If the WAF feature is enabled in your App Gateway, a set of filtering rules is applied. WAF rules are visible and configurable in the Azure Portal, as seen in the adjacent image. You select either OWASP 2.x or 3.x rule sets. The list of rules is large and detailed, as show in the adjacent image for OWASP 3.0.

The Problem


I always advocate working with technology to discover undocumented aspects, product limits, and the like. This is how you build domain expertise. Jorge Cotillo was doing just that, using WAF Prevention mode with OWASP 3.0, and he stumbled on an interesting issue with a customer.

In Prevention mode, WAF will return HTTP 403 to callers if a rule violation is detected. The customer has a legacy app that uses calls webresource.axd to access resources, and legitimate access attempts ran afoul of those rules. A very important business function was blocked.

The problem was traced by first noticing the broken application functionality, then by looking into the WAF logs to correlate blocked requests to access attempts by the app.

The Solution

Note: Exercise caution before disabling any WAF protection rules, as this can render your web app prone to certain attacks.
OWASP 3.0 Rule 92440
OWASP 3.0 Rule 92440
Access to the .AXD was restored by disabling rule 920440, "URL file extension is restricted by policy".

With .AXD access restored, Jorge then discovered that a WCF service was also blocked. After research, the following rules were disabled and the WCF service became accessible. The service was not using transport security.

  • 920300 - Request Missing an Accept Header
  • 920320 - Missing User Agent Header
  • 920420 - Request content type is not allowed by policy


Conclusion


Security Effectiveness vs. "Tightness"
Security Effectiveness vs. "Tightness"
Security is essential on the internet, and should be part of any internet-facing web app / API from the get-go. But remember that a primary function of security is to keep the business function running and usable by customers. Balance is required to insure that goal is met.
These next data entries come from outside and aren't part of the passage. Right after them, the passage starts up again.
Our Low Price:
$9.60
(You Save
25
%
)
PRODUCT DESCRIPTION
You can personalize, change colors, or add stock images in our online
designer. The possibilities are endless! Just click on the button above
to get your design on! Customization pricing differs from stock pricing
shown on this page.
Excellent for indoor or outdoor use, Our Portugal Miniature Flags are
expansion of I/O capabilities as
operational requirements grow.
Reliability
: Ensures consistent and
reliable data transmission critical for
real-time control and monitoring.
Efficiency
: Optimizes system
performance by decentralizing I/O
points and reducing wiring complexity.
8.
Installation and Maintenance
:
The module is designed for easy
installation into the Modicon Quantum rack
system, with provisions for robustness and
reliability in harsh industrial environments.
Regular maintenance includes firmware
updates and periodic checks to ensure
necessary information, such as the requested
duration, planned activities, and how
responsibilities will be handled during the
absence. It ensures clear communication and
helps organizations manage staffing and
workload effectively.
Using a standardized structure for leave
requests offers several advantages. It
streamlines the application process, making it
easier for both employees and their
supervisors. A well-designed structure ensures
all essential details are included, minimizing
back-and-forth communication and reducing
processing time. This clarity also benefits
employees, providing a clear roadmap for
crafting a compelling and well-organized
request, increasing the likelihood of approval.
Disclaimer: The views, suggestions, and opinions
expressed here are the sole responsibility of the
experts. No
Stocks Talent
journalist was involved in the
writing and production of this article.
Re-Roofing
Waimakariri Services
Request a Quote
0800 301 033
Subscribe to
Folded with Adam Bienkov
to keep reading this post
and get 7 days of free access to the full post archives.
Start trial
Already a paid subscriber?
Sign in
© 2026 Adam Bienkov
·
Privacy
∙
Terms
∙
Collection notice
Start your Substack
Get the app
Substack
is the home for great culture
This situation is one I've seen before, where implementing a security technology or policy to safeguard computer-based business function actually prevented its use. Security is not a linear function, it is - as are so many aspects of technology - a bell curve (or approximation of such). Crank up the "security" too far (say, to 11) and business protection actually goes down. The irony is that the business function is very secure, because it's inaccessible.